Published by Optica Publishing Group under the terms of the Creative Commons Attribution 4.0 License. Further distribution of this work must maintain attribution to the author(s) and the published article's title, journal citation, and DOI.
1. Introduction
Accounting for 0.5 million deaths per year internationally, breast cancer is the most common form of cancer among women and constitutes a significant global health issue [1]. This high death toll persists even though the majority of women are now diagnosed with early-stage breast cancer, which is often curative with surgery, radiation therapy, and systemic therapy. Standard immunohistochemistry (IHC) labeling of tumor tissue biopsies, obtained by imaging molecular targets such as the estrogen receptor (ER), progesterone receptor (PR), and human epidermal growth factor receptor 2 (HER2) facilitates oncologists in determining both prognosis and treatment strategies for individual patients with breast cancer. The main advantages of the IHC technique lie in its high sensitivity and specificity, application to routinely available formalin fixed paraffin embedded samples, correlation to morphology and cost effectiveness [2]. However, despite its widespread use and incorporation into clinical practice guidelines, standard IHC has inherent limitations including low dynamic range, issues with quantification, subjectivity, multiplexing and co-localization [3–6].

========

### Work to complete
1. According to the breast cancer excerpt, how many deaths per year does breast cancer account for internationally?
2. Copy the part of the breast cancer excerpt starting at "Published by Optica" and ending at "citation, and DOI.".
3. Pick up the breast cancer excerpt where it stops and write what comes next.

[Collection entries]
========

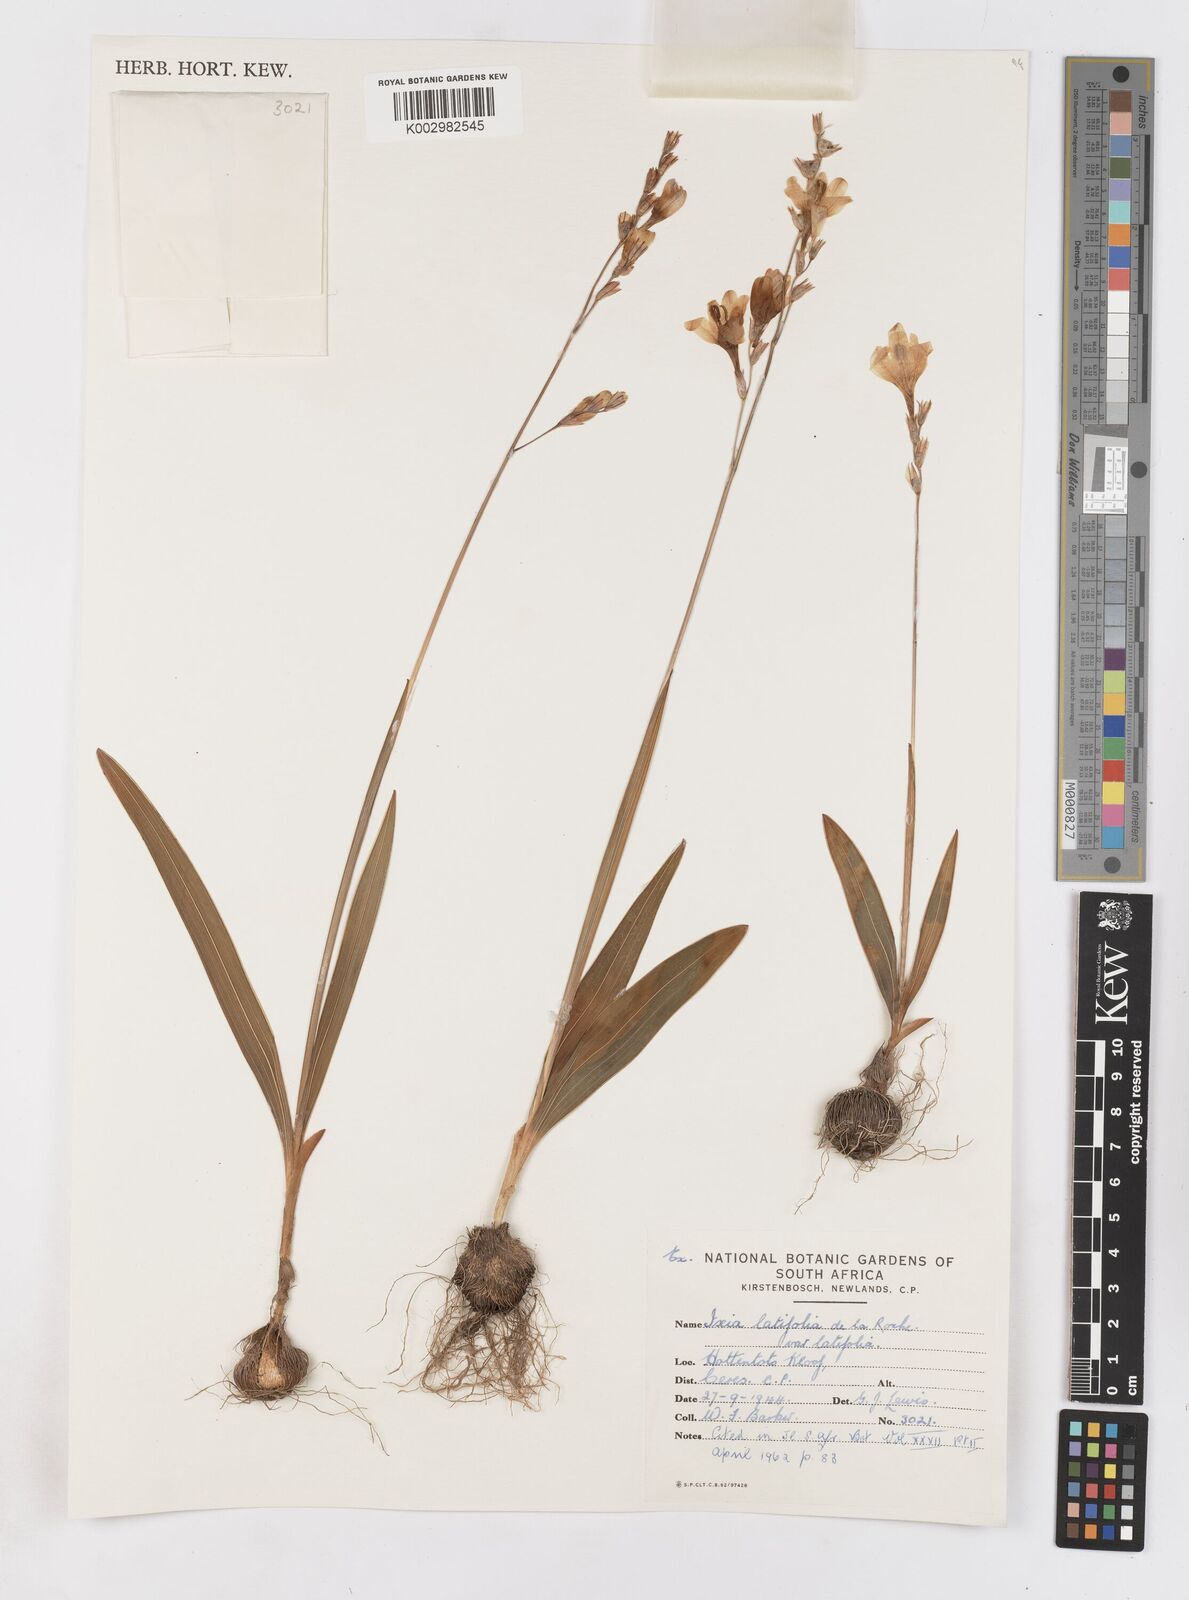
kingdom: Plantae
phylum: Tracheophyta
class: Liliopsida
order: Asparagales
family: Iridaceae
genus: Ixia
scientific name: Ixia latifolia
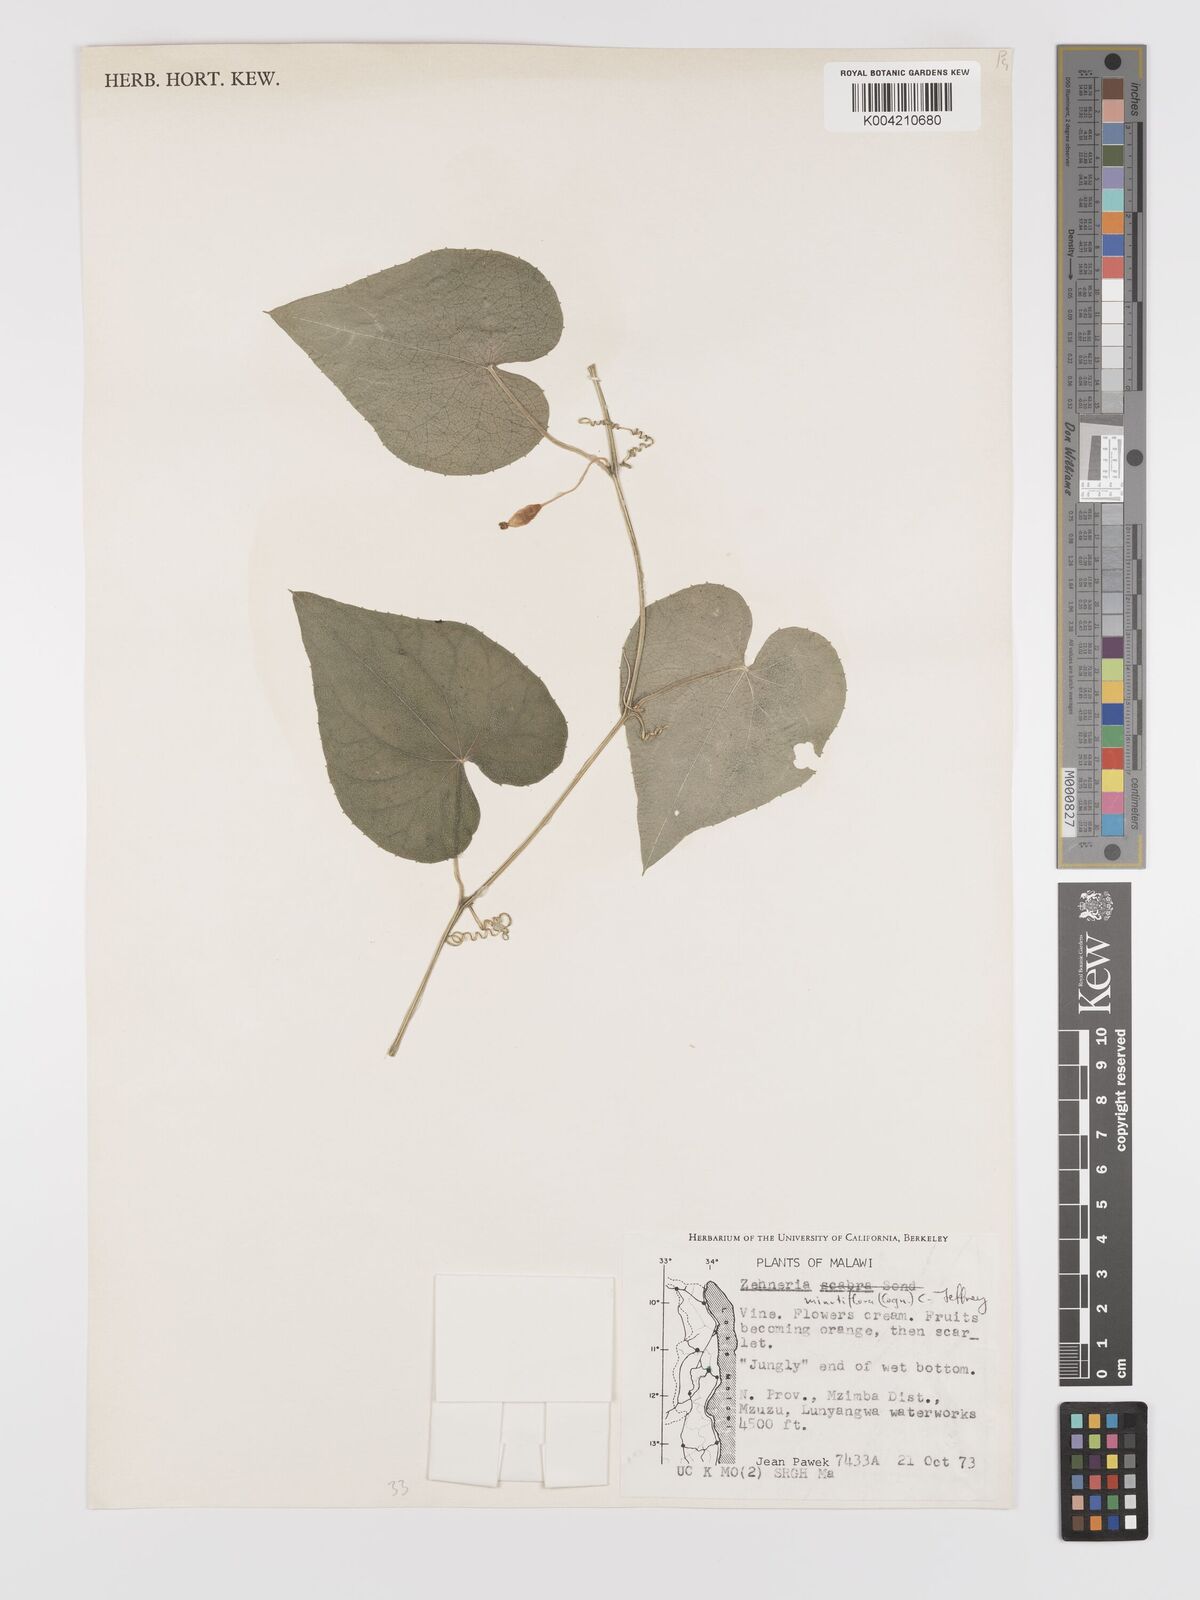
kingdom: Plantae
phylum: Tracheophyta
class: Magnoliopsida
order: Cucurbitales
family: Cucurbitaceae
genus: Zehneria
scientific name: Zehneria minutiflora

========

### List of answers
1. About 0.5 million deaths per year.

2.
Published by Optica Publishing Group under the terms of the Creative Commons Attribution 4.0 License. Further distribution of this work must maintain attribution to the author(s) and the published article's title, journal citation, and DOI.

3.
For example, in a typical IHC workflow to determine the HER2 expression level a horseradish peroxidase 3,3’-diaminobenzidine (DAB) staining is used. The enzymatic oxidation of DAB generates an insoluble brownish precipitate at the location of the analyte. The completeness of the DAB precipitation along the cell membrane and the strength of the brown color are analyzed visually by pathologists to rather subjectively determine the HER2 level in a four category scoring system (0 to 3+) according to the current guidelines of American Society of Clinical Oncology/College of American Pathologists (ASCO/CAP) [7,8]. According to those guidelines, only HER2 3 + case, with complete and intense circumferential membrane staining for over 10% of the tumor cells, is considered HER2 positive. Currently, approximately 15% of women are diagnosed with HER2 positive breast cancer and receive HER2-targeted therapies such as trastuzumab, pertuzumab, or lapatinib [9]. The remaining 85% of diagnosed women fall into the negative category despite the fact that they can express weak to moderate staining in over 10% of tumor cells (cases of HER2 1 + and 2+). Since the detection of HER2 3 + cases has been of greatest clinical significance so far, the optimization of HER2 testing has always been focused on differentiating positive from negative cases rather than four distinct categories [10,11]. The recent introduction of new therapies, for example antibody conjugates like trastuzumab-deruxtecan, successfully targeting the sub-group of patients with lower HER2 levels [10,12–14], poses a new challenge of accurate and reproducible assessment of HER2 scoring at its lower end. The high rate of discordance among pathologist scoring lower HER2 levels (0, 1+, 2+) and poor interrater reliability suggest that traditional IHC doesn’t provide sufficient accuracy for clinical decision making [5,15].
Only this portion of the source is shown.